Kurgu, fantastik (hayalî) de
olsa yürüyen ölüleri hayal ettirebiliyor ve onu sinema diliyle gerçeğe
dönüştürebiliyorsa demek ki yaşadığımız şehir ve insan ilişkisi böylesine
trajik bir akıbete doğru gidiyor. Çünkü hayal ve tasavvur her ne kadar hayattan
kopuk da olsa, bir yönüyle insanın bulunduğu ‘yerden-hâlden’ ilham almaktadır.

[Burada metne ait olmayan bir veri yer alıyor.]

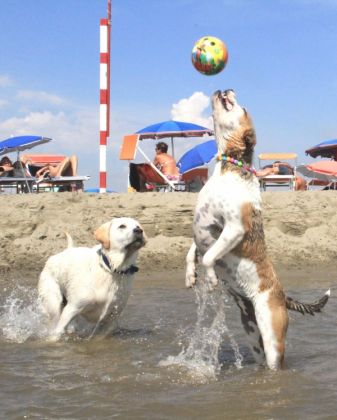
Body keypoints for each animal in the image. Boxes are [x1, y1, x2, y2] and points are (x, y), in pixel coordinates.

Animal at [184, 88, 328, 368]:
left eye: (243, 109)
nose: (226, 89)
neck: (229, 169)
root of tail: (283, 296)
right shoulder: (203, 227)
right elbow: (192, 251)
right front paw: (190, 274)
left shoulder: (234, 229)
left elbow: (208, 256)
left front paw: (210, 278)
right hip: (253, 337)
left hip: (272, 339)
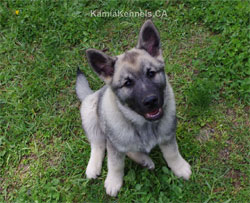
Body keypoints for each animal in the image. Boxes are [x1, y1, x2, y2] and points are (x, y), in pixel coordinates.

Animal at [75, 19, 190, 196]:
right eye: (128, 83)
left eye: (151, 73)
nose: (151, 101)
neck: (142, 123)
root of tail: (92, 93)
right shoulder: (114, 146)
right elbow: (115, 164)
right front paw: (113, 181)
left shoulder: (167, 136)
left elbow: (172, 153)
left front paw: (180, 167)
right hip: (90, 116)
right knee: (98, 144)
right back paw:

Şehrin şehir olmaktan çıkıp,
gene Yunus Emre’nin söylediği “ben bir
acep ile geldim, kimse halim bilmez benim” mısraındaki insan ve şehir
ilişkisindeki yalnızlığın verdiği irfan ve idrakle yaşadığı endişeden
habersiziz. Çünkü şehirde herkes “yürüyen ölü”ye dönüşmüş. Yürüyen ölülerin
arasında var olabilmek, onlar gibi olmakla, ölülerden birisine dönüşmekle mümkündür.
Bakın yaşadığımız şehre…
Büyük hikmet ve irfan adamlarının tarif ettiği insan ve şehirden hiçbir iz
taşıyor mu? Ruhuyla kalmayan şehir ve insan ancak “yürüyen ölü” halinde
kütlesiyle yaşıyor!
Ölü şehir ve yürüyen ölüler!
Dehşet!
Yürüyen ölüler haline
gelen insanoğlunun inşa ederken imha ettiği şehirlerimizde betonla buluşma ve göğe tırmanma tutkusu Babil halkında olduğu gibi
şehvete dönüştü. Betona meftun bir idrak, göğü delmek için ürettiği
“gökdelen”leriyle adeta mâveraya savaş açtı. Yeryüzü yetmedi, gökyüzünü de
kirletme şehveti depreşti.
Yürüyen ölülerin kadavradan
tek farkı; kadavranın hareket etmemesi.
Tarih bize gösteriyor ki büyük helâke doğru insanoğlu ‘akrebin
kendi kendisini sokması’ gibi üzerine felâketleri çeken bir yaratığa dönüşüyor.
Modern zamanların büyük helâki de,
ürettiği ve kuşandığı “gökdelen” silahıyla kendi kendisini imha etmek belki.
Nekropole dönüşen şehrimizde
yürüyen ölüler halinde sabah nekropolün beton tabutluklarından çıkıp akşam
tekrar tabutluklara dönüyoruz.
Hiçbir şifa kabul etmez bu
hali “gizli bir el” mi kumanda ediyor yoksa insanoğlunun isyanının sonucu
kendisini topyekûn intihara sürüklemesi mi söz konusu?
“Nekropolde komadayız”
diyemiyoruz. Çünkü koma hali insanî bir olgudur. ‘Ölüler şehri’nde hareket eden
‘yürüyen ölüler’in uyanma ihtimali ise yok gibi.
Kadavraya “insan”
diyebiliyorsak yürüyen ölüler şehrine de “şehir” diyebiliriz. Şehrimize ve
insanımıza bir de böyle baksak acaba nasıl bir manzaraya şahit olacağız?